The shutdown of a compliant, successful platform highlighted a growing concern within the industry: that regulatory uncertainty was punishing responsible actors while larger, more entrenched players could weather the storm. The sentiment was echoed by EY’s global blockchain leader Paul Brody, who argued in a separate January 10 column that DAOs could offer a path forward by aligning customer and stakeholder interests more transparently.
Death Cross Looms as Technicals Deteriorate
Adding to the bearish sentiment, technical indicators pointed to further potential downside. Bitcoin’s price charts showed a looming “death cross” — a bearish technical pattern where the 50-day moving average crosses below the 200-day moving average — which often signals extended weakness ahead.
Despite the grim short-term outlook, some analysts saw silver linings. Jefferies analysts noted that Bitcoin’s price decline could actually benefit crypto miners in the long term by weeding out inefficient operators. Meanwhile, legendary investor Bill Miller revealed that he now had 50% of his personal wealth allocated to Bitcoin, signaling that some prominent investors remained firmly committed to the asset class.

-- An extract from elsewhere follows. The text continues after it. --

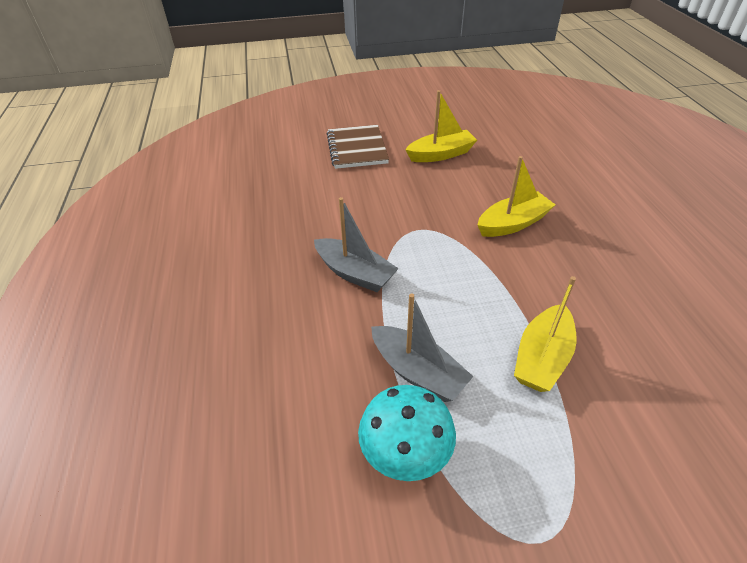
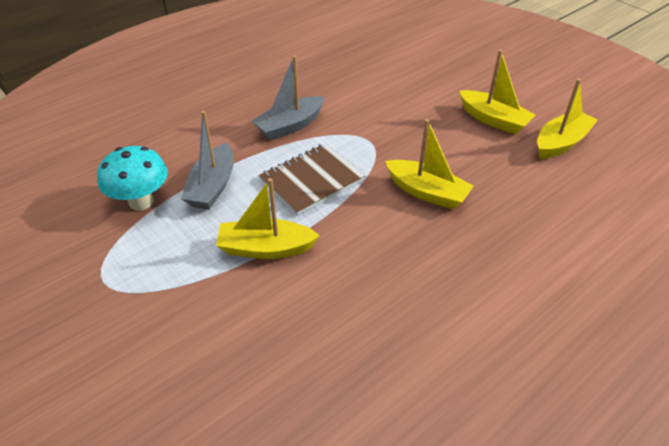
camera: 60 degrees right, 0 degrees up
(355, 273) = (290, 126): grey boat -> grey boat turned 45 degrees clockwise
(357, 148) = (449, 72): brown notebook -> brown notebook (312, 180)
(491, 138) = (561, 143): none -> yellow boat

At press time, Bitcoin was trading at approximately $41,821, according to CoinMarketCap data, with a total cryptocurrency market capitalization of approximately $1.9 trillion. Ethereum was changing hands at around $3,083.
Why This Matters
The events of January 10, 2022, represented a pivotal moment in crypto’s maturation as an asset class. The Federal Reserve’s pivot toward monetary tightening ended the era of easy money that had fueled much of the 2020-2021 crypto bull run. More significantly, the simultaneous regulatory crackdown — exemplified by the closure of compliant platforms like Neufund — raised fundamental questions about whether the regulatory framework in major jurisdictions was encouraging or stifling innovation. The record institutional outflows suggested that the crypto industry was entering a new phase where macroeconomic factors and regulatory clarity would matter more than retail-driven hype cycles.
Disclaimer: This article is for informational purposes only and does not constitute financial advice. Cryptocurrency investments carry significant risk. Always conduct your own research before making investment decisions.